Prefrontal korteks: Karar verme ve dürtü kontrolü gibi daha yüksek bilişsel işlevler için gereklidir.
*Maddeler bu alanlara müdahale ederek güçlü bir bağımlılık yaratır ve zamanla beynin yemek, uyku, seks veya egzersiz gibi doğal ödüllerden önemli ölçüde zevk alma yeteneğini yok eder.
*Kişinin düşünme, problem çözme, plan yapma, sosyalleşme, duygusal yanıt ve dürtülerini kontrol etme yeteneğini bozar.
*Prefrontal korteks beynin tam olarak gelişen son kısmı olduğundan bu maddeleri kullanan ergenler ve gençler, yetişkinlere göre çok daha fazla risk altındadır; kalıcı olumsuz etkiler yaşayabilirler.
*Bağımlılık yapan maddeler dopamin salımını tetikler. Dopamin dalgalanmaları beyne bir aktivitenin hatırlanması gerektiği sinyalini verir ve tekrarlanmasını kolaylaştırır. Örneğin, bir kişi güzel bir yemekten hoşlanırsa beynin o yemeği tekrar yemeyi hatırlaması için küçük bir dopamin dalgalanması yeterlidir.
*Kişi bu maddeyi ilk kez kullandığında bu bir seçimdir. Beyin işleyişi değiştikçe ve bağımlılık ortaya çıktıkça kişinin kullanımlarını kontrol etme yeteneği azalır.
*Beynimiz bizi iyi hissettiren deneyimleri tekrarlamamızı sağlamak üzere yapılandırılmıştır. Bağımlılık yaratabilecek bu maddeler beynimizin ödül sistemini hedef alır. Dopamin salgılanması yoğun bir zevk hissini tetikler.
*Kişi daha çok zevk almak için bu maddeleri almaya devam eder. Zamanla beyin ekstra dopamine alışır. Bu nedenle aynı iyi hissi elde etmek için daha fazla madde almak gerekebilir.
*Her insanın vücudu ve beyni farklıdır. Bazıları ilk denediklerinde bu hissi sever ve daha fazlasını ister. Diğerleri bundan nefret eder ve bir daha asla denemez. Uyuşturucu kullanan herkes bağımlı olmaz. Ama her yaşta ve herkesin başına gelebilir.
‘Öfke patlamaları, melankolik ruh hali...’
Yücel Kuran, Bağımsız Yaşam
Derneği (BAYDER), bağımlılık danışmanı
*Bağımlı birey madde kullanmadığı zamanlarda gergin ve melankolik bir ruh halinde olur. Bu durum tekrar kullanana kadar devam eder çünkü beyin madde kullandığı zamandaki haz ve mutluluğun yoksunluğunu çeker.
*Çocuğun madde bağımlısı olup olmadığını kesin bir şekilde anlamak gerekiyor. Bağımlı olan çocuk çok para harcamaya başlayacaktır. Eve geç gelmeler, ani öfke patlamaları, kilo kaybı, gözlerde kızarıklık, bazen çok uyku, bazen uykusuzluk, iştahsızlık, bulantı, kusma gibi belirtiler olur.

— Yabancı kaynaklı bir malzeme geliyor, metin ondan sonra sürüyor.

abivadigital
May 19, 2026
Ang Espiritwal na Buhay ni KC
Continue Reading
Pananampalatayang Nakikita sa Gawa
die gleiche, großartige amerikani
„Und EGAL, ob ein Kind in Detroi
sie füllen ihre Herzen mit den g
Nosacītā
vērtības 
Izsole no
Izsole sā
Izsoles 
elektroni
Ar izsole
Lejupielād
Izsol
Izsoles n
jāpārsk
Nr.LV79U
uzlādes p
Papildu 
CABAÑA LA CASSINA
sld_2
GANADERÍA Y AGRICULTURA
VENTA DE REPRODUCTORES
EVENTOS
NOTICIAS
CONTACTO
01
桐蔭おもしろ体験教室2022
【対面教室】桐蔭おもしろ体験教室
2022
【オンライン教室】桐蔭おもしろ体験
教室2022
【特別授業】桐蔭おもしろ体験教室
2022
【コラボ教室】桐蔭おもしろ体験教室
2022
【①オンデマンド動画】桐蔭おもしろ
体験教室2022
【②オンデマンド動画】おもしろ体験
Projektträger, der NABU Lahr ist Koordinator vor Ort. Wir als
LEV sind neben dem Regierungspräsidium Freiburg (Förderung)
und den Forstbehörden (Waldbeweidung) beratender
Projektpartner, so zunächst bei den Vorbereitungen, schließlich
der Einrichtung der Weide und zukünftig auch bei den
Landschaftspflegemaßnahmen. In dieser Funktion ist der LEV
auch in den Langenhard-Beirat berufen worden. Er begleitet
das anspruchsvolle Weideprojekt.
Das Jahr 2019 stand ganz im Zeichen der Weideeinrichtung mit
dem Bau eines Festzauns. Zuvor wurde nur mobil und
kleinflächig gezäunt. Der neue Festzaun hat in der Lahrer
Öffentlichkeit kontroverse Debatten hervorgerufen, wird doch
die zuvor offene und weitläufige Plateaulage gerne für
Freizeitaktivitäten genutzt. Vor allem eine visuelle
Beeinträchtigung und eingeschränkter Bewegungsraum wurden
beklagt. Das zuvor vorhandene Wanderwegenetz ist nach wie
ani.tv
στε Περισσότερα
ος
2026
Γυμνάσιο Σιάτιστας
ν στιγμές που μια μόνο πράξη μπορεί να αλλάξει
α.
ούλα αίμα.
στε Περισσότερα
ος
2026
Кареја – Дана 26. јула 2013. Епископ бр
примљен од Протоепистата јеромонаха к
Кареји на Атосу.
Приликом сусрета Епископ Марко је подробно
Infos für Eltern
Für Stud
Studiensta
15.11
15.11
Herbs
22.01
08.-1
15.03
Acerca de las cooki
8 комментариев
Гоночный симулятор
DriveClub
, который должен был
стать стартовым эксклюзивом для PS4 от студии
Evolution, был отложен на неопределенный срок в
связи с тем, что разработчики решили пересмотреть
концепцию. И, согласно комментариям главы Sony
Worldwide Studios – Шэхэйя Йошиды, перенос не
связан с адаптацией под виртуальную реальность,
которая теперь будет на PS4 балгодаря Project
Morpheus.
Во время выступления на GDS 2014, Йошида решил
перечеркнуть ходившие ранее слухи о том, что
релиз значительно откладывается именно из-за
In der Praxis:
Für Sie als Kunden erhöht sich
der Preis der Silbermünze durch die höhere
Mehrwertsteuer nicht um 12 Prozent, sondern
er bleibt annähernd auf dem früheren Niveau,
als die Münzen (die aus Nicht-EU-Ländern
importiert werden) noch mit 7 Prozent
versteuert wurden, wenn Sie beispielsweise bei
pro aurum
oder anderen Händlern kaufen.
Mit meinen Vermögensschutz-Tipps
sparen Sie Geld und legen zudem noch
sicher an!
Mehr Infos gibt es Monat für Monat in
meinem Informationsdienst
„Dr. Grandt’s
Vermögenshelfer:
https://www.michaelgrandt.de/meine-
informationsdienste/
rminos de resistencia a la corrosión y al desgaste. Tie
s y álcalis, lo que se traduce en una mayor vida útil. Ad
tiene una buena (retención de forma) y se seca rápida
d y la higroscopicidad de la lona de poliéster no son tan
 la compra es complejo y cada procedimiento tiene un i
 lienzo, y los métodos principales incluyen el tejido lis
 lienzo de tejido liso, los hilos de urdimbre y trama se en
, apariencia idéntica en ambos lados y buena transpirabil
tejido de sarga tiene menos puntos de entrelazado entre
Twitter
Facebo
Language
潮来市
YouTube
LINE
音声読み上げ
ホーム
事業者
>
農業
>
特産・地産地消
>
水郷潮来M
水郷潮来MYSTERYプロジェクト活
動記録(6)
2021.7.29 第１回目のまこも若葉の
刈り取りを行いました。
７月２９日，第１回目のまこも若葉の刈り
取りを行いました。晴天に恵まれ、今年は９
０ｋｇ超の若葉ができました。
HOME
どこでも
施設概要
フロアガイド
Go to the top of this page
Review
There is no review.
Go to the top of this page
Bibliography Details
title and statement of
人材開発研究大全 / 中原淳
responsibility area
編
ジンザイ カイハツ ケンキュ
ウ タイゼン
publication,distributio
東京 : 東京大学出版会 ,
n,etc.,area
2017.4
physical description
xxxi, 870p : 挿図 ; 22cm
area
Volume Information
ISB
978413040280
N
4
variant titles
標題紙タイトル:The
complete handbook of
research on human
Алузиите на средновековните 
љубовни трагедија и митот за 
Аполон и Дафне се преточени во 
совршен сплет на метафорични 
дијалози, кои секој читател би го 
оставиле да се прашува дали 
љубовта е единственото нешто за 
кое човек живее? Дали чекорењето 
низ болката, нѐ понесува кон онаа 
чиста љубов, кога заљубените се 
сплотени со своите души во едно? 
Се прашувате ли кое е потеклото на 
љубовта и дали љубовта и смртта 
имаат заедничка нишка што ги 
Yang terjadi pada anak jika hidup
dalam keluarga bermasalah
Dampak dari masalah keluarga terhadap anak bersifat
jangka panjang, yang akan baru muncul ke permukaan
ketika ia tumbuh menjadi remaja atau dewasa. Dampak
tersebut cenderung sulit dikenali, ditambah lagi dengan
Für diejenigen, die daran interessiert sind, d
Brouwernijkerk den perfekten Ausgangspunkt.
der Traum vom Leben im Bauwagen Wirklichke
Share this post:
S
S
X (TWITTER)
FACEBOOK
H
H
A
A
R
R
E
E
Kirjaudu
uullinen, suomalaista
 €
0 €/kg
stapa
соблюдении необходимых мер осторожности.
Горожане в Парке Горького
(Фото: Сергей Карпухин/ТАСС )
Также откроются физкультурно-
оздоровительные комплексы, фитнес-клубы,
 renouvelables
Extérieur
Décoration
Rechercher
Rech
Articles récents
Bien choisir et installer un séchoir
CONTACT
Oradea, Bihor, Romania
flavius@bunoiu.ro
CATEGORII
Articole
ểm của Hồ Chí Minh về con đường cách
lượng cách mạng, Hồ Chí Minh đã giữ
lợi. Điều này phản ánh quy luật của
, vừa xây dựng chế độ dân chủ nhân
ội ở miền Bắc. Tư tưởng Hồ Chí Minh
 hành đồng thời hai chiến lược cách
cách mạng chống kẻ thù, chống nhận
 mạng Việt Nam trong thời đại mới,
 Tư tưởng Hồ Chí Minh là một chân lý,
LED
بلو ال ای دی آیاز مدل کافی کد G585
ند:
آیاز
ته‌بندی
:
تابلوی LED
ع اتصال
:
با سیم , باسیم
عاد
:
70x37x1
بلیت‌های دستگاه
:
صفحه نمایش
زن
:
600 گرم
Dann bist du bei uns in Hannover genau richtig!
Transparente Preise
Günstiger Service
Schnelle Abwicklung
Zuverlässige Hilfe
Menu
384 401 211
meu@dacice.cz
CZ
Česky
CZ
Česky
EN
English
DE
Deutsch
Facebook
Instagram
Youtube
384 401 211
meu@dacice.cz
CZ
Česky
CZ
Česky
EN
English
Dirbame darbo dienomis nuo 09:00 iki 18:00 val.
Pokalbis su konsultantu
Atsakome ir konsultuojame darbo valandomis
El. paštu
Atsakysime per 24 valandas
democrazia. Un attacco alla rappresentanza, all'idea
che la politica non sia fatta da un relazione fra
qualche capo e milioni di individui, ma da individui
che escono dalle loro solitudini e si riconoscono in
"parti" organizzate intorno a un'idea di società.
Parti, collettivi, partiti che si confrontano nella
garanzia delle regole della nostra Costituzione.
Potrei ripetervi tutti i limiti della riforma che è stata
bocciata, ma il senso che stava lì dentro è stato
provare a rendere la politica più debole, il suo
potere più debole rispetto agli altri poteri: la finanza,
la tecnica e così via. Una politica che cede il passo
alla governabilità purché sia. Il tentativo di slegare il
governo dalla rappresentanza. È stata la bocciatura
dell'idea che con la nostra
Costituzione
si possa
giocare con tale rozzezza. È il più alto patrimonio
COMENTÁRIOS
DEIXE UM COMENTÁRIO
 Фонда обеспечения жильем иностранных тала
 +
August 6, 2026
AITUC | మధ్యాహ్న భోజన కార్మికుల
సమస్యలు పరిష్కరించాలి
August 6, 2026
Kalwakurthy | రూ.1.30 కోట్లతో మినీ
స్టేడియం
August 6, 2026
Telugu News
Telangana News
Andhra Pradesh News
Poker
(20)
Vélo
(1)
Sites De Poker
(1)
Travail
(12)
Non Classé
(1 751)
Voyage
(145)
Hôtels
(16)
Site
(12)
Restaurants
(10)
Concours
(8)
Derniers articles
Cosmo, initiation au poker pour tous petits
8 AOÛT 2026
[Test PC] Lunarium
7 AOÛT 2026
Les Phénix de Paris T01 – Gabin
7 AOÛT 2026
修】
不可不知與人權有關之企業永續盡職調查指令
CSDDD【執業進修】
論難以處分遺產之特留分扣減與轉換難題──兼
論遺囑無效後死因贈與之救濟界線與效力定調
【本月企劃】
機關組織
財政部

*Madde bağımlılığının sonunda üç ihtimal var: Bağımlılığın getirdiği fiziksel ve psikolojik sorunlar sonucu hastane, bağımlılığı nedeniyle işlediği suçlar yüzünden cezaevi ya da ne yazık ki ölüm…
*Maddeyi bırakmak kadar madde bağımlısı birinin ebeveyni olmak da çok zordur. Çünkü aile bağımlı bireyin problemleriyle ilgilenirken bazen diğer kardeşleri unutabilir. Bazen de diğer kardeşler bu duruma özenip bağımlılık yolunu tercih edebilir.
*Şimdilerde birçok aile “Çocuğumla arkadaş gibiyim” diye övünüyor. Bu güzel elbette ama bunun bir sınırı olmalı. Orta yolu bulmak gerekiyor; ne bir yabancı gibi ondan uzak durup çocuğu sevgisiz bırakmalı ne de çok yakın olmaya çalışıp onun saygı sınırlarını aşmasına izin vermeli.
* Resmi rakamlara göre ülkemizde 3 milyon, gayri resmi olarak 8-9 milyon bağımlı var. Ne yazık ki bunun yüzde 95’i genç nüfus. Met kullanımı ülkemizde yaklaşık 3-4 yıl önce yok denecek kadar azdı, son 1 yılda 5 kat artış gösterdi. Bu madde Türkiye’ye İran’dan giriyor. Sınır şehirlere çok fazla operasyon düzenleniyor ama buralarda gençler bunu parklarda dahi içiyor.